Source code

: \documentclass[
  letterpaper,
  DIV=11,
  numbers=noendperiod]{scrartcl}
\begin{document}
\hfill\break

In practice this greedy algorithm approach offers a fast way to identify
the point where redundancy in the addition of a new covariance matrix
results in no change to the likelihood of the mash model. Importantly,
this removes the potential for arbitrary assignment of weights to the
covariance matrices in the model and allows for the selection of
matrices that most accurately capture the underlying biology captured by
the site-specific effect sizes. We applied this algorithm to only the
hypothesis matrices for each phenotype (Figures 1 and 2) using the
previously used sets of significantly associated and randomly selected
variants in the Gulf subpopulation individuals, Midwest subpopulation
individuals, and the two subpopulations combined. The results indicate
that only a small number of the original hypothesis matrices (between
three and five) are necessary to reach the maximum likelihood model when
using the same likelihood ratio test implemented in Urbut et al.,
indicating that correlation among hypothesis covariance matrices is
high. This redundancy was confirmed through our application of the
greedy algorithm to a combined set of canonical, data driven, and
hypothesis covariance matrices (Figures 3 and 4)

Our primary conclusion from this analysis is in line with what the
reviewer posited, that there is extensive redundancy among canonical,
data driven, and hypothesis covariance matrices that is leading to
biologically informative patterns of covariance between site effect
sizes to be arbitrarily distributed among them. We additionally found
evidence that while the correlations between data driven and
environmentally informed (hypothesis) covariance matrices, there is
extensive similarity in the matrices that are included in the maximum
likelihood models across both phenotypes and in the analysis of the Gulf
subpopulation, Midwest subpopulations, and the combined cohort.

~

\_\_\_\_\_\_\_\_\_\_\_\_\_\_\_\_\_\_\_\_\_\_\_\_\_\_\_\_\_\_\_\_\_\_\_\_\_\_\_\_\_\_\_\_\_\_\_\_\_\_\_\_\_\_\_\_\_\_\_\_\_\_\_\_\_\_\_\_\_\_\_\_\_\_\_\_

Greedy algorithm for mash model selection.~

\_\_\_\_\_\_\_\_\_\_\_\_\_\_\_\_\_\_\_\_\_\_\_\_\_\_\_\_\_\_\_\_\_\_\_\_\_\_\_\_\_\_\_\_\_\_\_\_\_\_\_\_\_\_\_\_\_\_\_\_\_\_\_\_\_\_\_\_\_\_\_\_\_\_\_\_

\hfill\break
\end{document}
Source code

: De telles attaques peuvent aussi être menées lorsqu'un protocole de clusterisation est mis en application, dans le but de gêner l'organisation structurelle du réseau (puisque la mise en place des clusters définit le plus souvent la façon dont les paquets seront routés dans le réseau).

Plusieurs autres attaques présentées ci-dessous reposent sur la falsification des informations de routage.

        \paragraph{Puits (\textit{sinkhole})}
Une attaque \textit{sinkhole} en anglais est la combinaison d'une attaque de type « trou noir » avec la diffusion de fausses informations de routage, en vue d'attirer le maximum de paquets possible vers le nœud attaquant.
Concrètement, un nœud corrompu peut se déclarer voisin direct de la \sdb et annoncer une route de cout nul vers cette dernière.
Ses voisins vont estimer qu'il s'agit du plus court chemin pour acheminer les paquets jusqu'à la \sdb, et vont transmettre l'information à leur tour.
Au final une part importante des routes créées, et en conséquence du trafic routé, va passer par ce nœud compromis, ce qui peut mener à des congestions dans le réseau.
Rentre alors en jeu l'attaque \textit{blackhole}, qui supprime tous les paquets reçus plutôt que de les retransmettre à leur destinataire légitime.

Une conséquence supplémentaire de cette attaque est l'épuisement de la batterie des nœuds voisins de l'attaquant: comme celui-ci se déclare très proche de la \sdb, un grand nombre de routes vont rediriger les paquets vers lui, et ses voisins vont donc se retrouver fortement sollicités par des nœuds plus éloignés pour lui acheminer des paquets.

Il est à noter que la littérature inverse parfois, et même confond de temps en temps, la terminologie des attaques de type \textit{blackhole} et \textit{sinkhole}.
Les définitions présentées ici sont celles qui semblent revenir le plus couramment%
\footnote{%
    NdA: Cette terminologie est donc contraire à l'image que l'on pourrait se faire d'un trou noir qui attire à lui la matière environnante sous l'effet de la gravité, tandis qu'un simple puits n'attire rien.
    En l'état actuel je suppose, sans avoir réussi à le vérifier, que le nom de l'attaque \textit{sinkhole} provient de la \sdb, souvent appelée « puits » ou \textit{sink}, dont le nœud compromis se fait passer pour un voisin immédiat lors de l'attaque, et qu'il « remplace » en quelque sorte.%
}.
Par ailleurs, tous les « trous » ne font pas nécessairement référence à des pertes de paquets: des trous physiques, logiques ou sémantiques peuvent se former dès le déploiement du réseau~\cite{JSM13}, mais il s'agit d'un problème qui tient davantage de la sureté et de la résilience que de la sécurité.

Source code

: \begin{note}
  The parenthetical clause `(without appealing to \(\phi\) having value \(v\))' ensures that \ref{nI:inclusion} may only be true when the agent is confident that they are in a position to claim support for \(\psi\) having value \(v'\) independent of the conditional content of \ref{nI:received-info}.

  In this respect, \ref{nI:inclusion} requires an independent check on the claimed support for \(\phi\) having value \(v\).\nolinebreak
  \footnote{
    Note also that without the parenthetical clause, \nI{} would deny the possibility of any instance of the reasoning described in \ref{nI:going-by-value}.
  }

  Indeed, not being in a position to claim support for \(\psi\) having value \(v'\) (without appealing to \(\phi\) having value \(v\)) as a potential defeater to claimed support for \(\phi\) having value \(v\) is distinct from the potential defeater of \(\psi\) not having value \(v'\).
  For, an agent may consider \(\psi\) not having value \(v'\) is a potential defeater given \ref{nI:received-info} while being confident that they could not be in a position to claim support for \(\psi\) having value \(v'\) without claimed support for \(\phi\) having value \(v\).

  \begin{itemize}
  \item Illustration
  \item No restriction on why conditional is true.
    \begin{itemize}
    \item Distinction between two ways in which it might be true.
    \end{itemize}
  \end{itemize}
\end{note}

### Problem to work on
Please go through the data above and copy every line that has the word "dont".

### Completed exercise
: De telles attaques peuvent aussi être menées lorsqu'un protocole de clusterisation est mis en application, dans le but de gêner l'organisation structurelle du réseau (puisque la mise en place des clusters définit le plus souvent la façon dont les paquets seront routés dans le réseau).
    En l'état actuel je suppose, sans avoir réussi à le vérifier, que le nom de l'attaque \textit{sinkhole} provient de la \sdb, souvent appelée « puits » ou \textit{sink}, dont le nœud compromis se fait passer pour un voisin immédiat lors de l'attaque, et qu'il « remplace » en quelque sorte.%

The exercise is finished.